3. What boundaries should I check for violations?
4. How many examples do I need for statistical confidence?

Also create 5 specific evaluation prompts that would reveal
persona consistency issues.

What you're learning: Evaluation design. Good evaluation catches real problems. You're learning to design tests that reveal persona weaknesses.

Prompt 2: Interpret Your Results

Here are my persona evaluation results:

[Paste your evaluation output]

Help me interpret:
1. Is this persona production-ready?
2. Which traits need the most improvement?
3. What specific training data would help?
4. How many more training examples do I need?
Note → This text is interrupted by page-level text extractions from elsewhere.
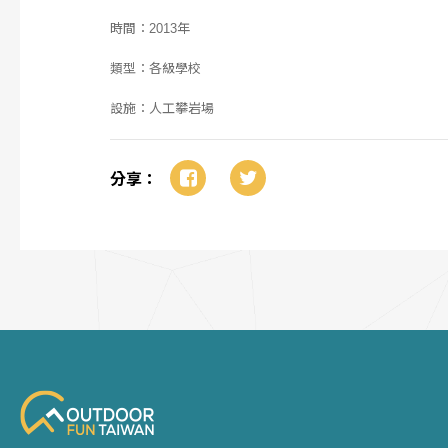
時間：2013年
類型：各級學校
設施：人工攀岩場
分享：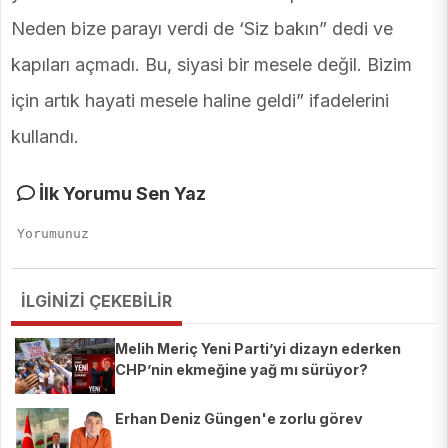
Neden bize parayı verdi de ‘Siz bakın” dedi ve
kapıları açmadı. Bu, siyasi bir mesele değil. Bizim
için artık hayati mesele haline geldi” ifadelerini
kullandı.
İlk Yorumu Sen Yaz
İLGİNİZİ ÇEKEBİLİR
Melih Meriç Yeni Parti’yi dizayn ederken
CHP’nin ekmeğine yağ mı sürüyor?
Erhan Deniz Güngen'e zorlu görev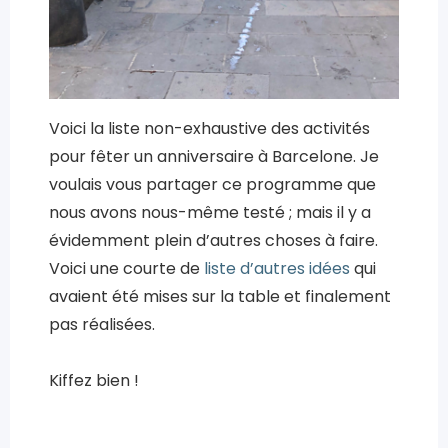
Voici la liste non-exhaustive des activités
pour fêter un anniversaire à Barcelone. Je
voulais vous partager ce programme que
nous avons nous-même testé ; mais il y a
évidemment plein d’autres choses à faire.
Voici une courte de
liste d’autres idées
qui
avaient été mises sur la table et finalement
pas réalisées.
Kiffez bien !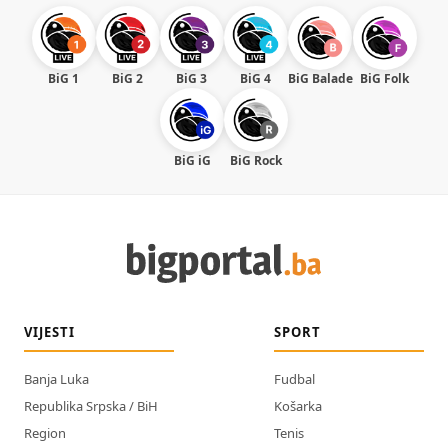
BiG 1
BiG 2
BiG 3
BiG 4
BiG Balade
BiG Folk
BiG iG
BiG Rock
VIJESTI
SPORT
Banja Luka
Fudbal
Republika Srpska / BiH
Košarka
Region
Tenis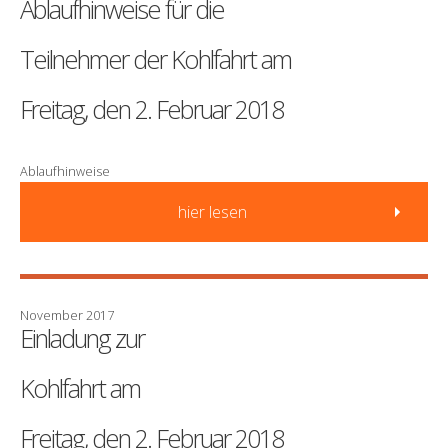
Ablaufhinweise für die
Teilnehmer der Kohlfahrt am
Freitag, den 2. Februar 2018
Ablaufhinweise
hier lesen
November 2017
Einladung zur
Kohlfahrt am
Freitag, den 2. Februar 2018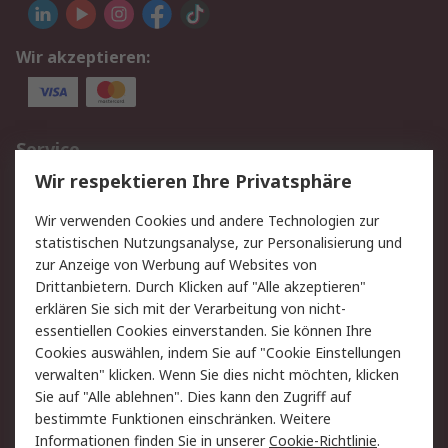
Wir akzeptieren:
Service
Wir respektieren Ihre Privatsphäre
Value Added Services
Lieferlösungen
Rücksendungen
Kontakt
Wir verwenden Cookies und andere Technologien zur
Hilfe
statistischen Nutzungsanalyse, zur Personalisierung und
zur Anzeige von Werbung auf Websites von
Drittanbietern. Durch Klicken auf "Alle akzeptieren"
Rechtliches
erklären Sie sich mit der Verarbeitung von nicht-
AGB
Datenschutz
essentiellen Cookies einverstanden. Sie können Ihre
Cookies auswählen, indem Sie auf "Cookie Einstellungen
Cookie-Richtlinie
Zahlungsbedingungen
verwalten" klicken. Wenn Sie dies nicht möchten, klicken
Copyright/Impressum
Sie auf "Alle ablehnen". Dies kann den Zugriff auf
bestimmte Funktionen einschränken. Weitere
Über RS
Informationen finden Sie in unserer
Cookie-Richtlinie
.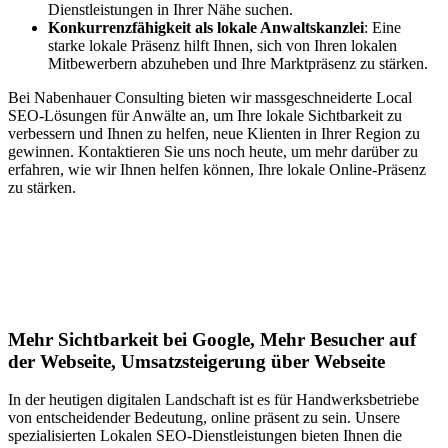
Dienstleistungen in Ihrer Nähe suchen.
Konkurrenzfähigkeit als lokale Anwaltskanzlei
: Eine
starke lokale Präsenz hilft Ihnen, sich von Ihren lokalen
Mitbewerbern abzuheben und Ihre Marktpräsenz zu stärken.
Bei Nabenhauer Consulting bieten wir massgeschneiderte Local
SEO-Lösungen für Anwälte an, um Ihre lokale Sichtbarkeit zu
verbessern und Ihnen zu helfen, neue Klienten in Ihrer Region zu
gewinnen. Kontaktieren Sie uns noch heute, um mehr darüber zu
erfahren, wie wir Ihnen helfen können, Ihre lokale Online-Präsenz
zu stärken.
Jetzt anfragen
Lokales SEO für Handwerker in Wila
Mehr Sichtbarkeit bei Google, Mehr Besucher auf
der Webseite, Umsatzsteigerung über Webseite
In der heutigen digitalen Landschaft ist es für Handwerksbetriebe
von entscheidender Bedeutung, online präsent zu sein. Unsere
spezialisierten Lokalen SEO-Dienstleistungen bieten Ihnen die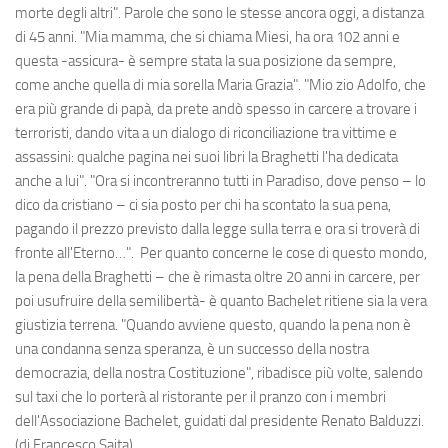
morte degli altri". Parole che sono le stesse ancora oggi, a distanza
di 45 anni. "Mia mamma, che si chiama Miesi, ha ora 102 anni e
questa -assicura- è sempre stata la sua posizione da sempre,
come anche quella di mia sorella Maria Grazia". "Mio zio Adolfo, che
era più grande di papà, da prete andò spesso in carcere a trovare i
terroristi, dando vita a un dialogo di riconciliazione tra vittime e
assassini: qualche pagina nei suoi libri la Braghetti l'ha dedicata
anche a lui". "Ora si incontreranno tutti in Paradiso, dove penso – lo
dico da cristiano – ci sia posto per chi ha scontato la sua pena,
pagando il prezzo previsto dalla legge sulla terra e ora si troverà di
fronte all'Eterno…". Per quanto concerne le cose di questo mondo,
la pena della Braghetti – che è rimasta oltre 20 anni in carcere, per
poi usufruire della semilibertà- è quanto Bachelet ritiene sia la vera
giustizia terrena. "Quando avviene questo, quando la pena non è
una condanna senza speranza, è un successo della nostra
democrazia, della nostra Costituzione", ribadisce più volte, salendo
sul taxi che lo porterà al ristorante per il pranzo con i membri
dell'Associazione Bachelet, guidati dal presidente Renato Balduzzi.
(di Francesco Saita)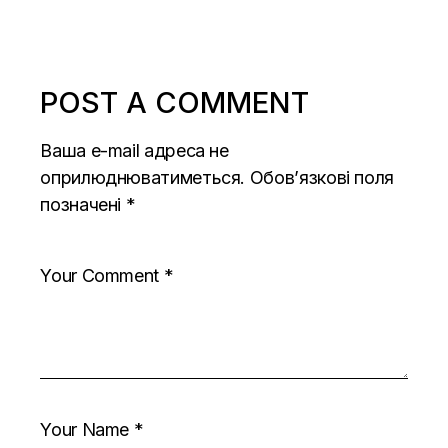
POST A COMMENT
Ваша e-mail адреса не
оприлюднюватиметься.
Обов’язкові поля
позначені
*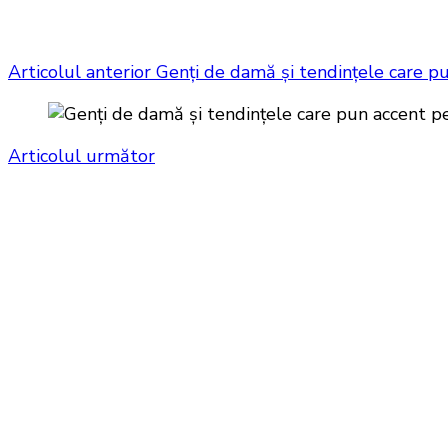
Articolul anterior
Genți de damă și tendințele care pu
Articolul următor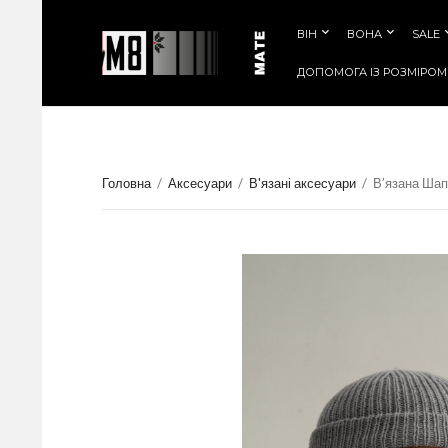
ВІН
ВОНА
SALE
ДОПОМОГА IЗ РОЗМIРОМ
Головна
/
Аксесуари
/
В'язані аксесуари
/
В’язана Шап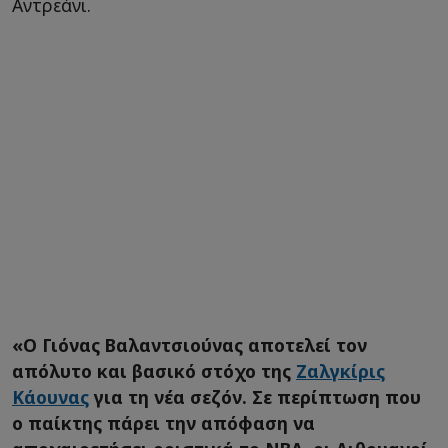
Αντρεάνι.
«Ο Γιόνας Βαλαντσιούνας αποτελεί τον
απόλυτο και βασικό στόχο της
Ζαλγκίρις
Κάουνας
για τη νέα σεζόν. Σε περίπτωση που
ο παίκτης πάρει την απόφαση να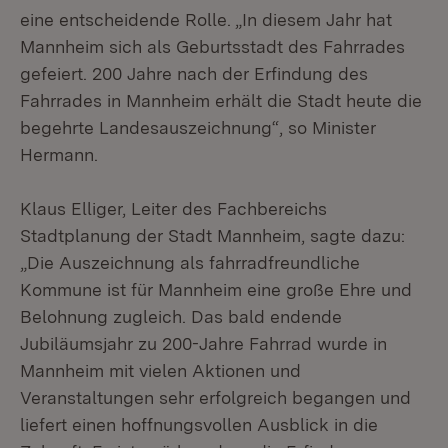
eine entscheidende Rolle. „In diesem Jahr hat
Mannheim sich als Geburtsstadt des Fahrrades
gefeiert. 200 Jahre nach der Erfindung des
Fahrrades in Mannheim erhält die Stadt heute die
begehrte Landesauszeichnung“, so Minister
Hermann.
Klaus Elliger, Leiter des Fachbereichs
Stadtplanung der Stadt Mannheim, sagte dazu:
„Die Auszeichnung als fahrradfreundliche
Kommune ist für Mannheim eine große Ehre und
Belohnung zugleich. Das bald endende
Jubiläumsjahr zu 200-Jahre Fahrrad wurde in
Mannheim mit vielen Aktionen und
Veranstaltungen sehr erfolgreich begangen und
liefert einen hoffnungsvollen Ausblick in die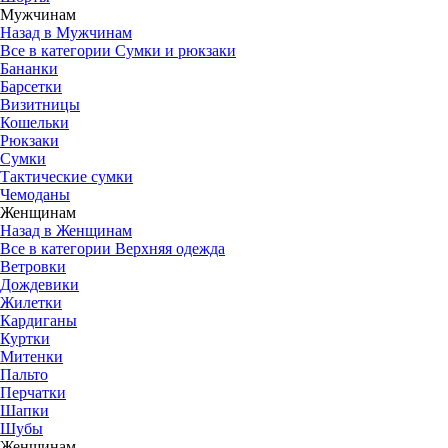
Мужчинам
Назад в Мужчинам
Все в категории Сумки и рюкзаки
Бананки
Барсетки
Визитницы
Кошельки
Рюкзаки
Сумки
Тактические сумки
Чемоданы
Женщинам
Назад в Женщинам
Все в категории Верхняя одежда
Ветровки
Дождевики
Жилетки
Кардиганы
Куртки
Митенки
Пальто
Перчатки
Шапки
Шубы
Женщинам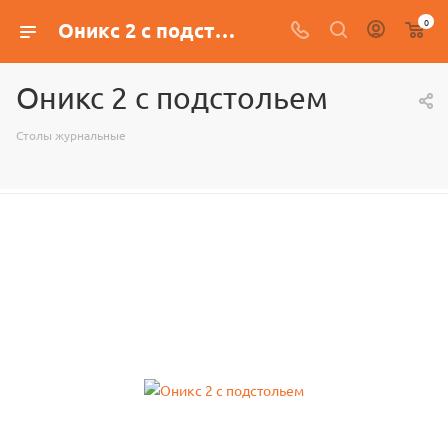
0
Оникс 2 с подстольем
Оникс 2 с подстольем
Столы журнальные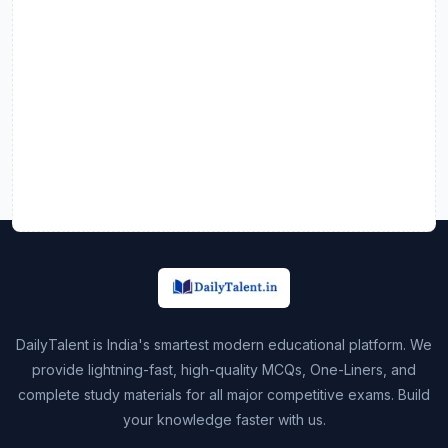
DailyTalent is India's smartest modern educational platform. We
provide lightning-fast, high-quality MCQs, One-Liners, and
complete study materials for all major competitive exams. Build
your knowledge faster with us.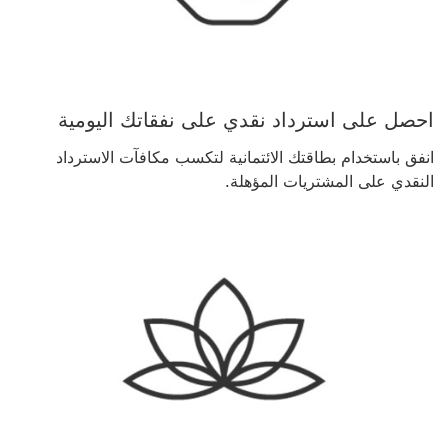
احصل على استرداد نقدي على نفقاتك اليومية
انفق باستخدام بطاقتك الائتمانية لتكسب مكافآت الاسترداد
النقدي على المشتريات المؤهلة.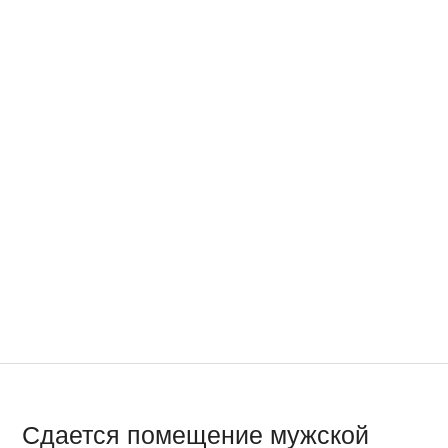
Сдается помещение мужской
What you're learning: Results interpretation. Numbers alone don't tell you what to do. You're learning to turn metrics into actionable improvements.

Prompt 3: Create the Missing Training Data

My persona evaluation shows weakness in [trait].
Current score: [X]/2, target: 1.5+

My persona specification:
[Paste relevant persona traits]

Generate 10 training examples that specifically demonstrate
strong [trait] expression while maintaining other persona traits.

For each example:
- Provide the user message
- Provide the ideal TaskMaster response
- Explain which part demonstrates [trait]

What you're learning: Targeted data generation. When you know what's missing, you can create precisely what's needed. This is more efficient than generating random examples.

Safety Note

LLM-as-judge evaluation has known biases—models often prefer responses in their own style. For critical applications, supplement automated evaluation with human judgment. A sample of 20-30 human-evaluated examples can calibrate your automated metrics and catch issues the LLM evaluator misses.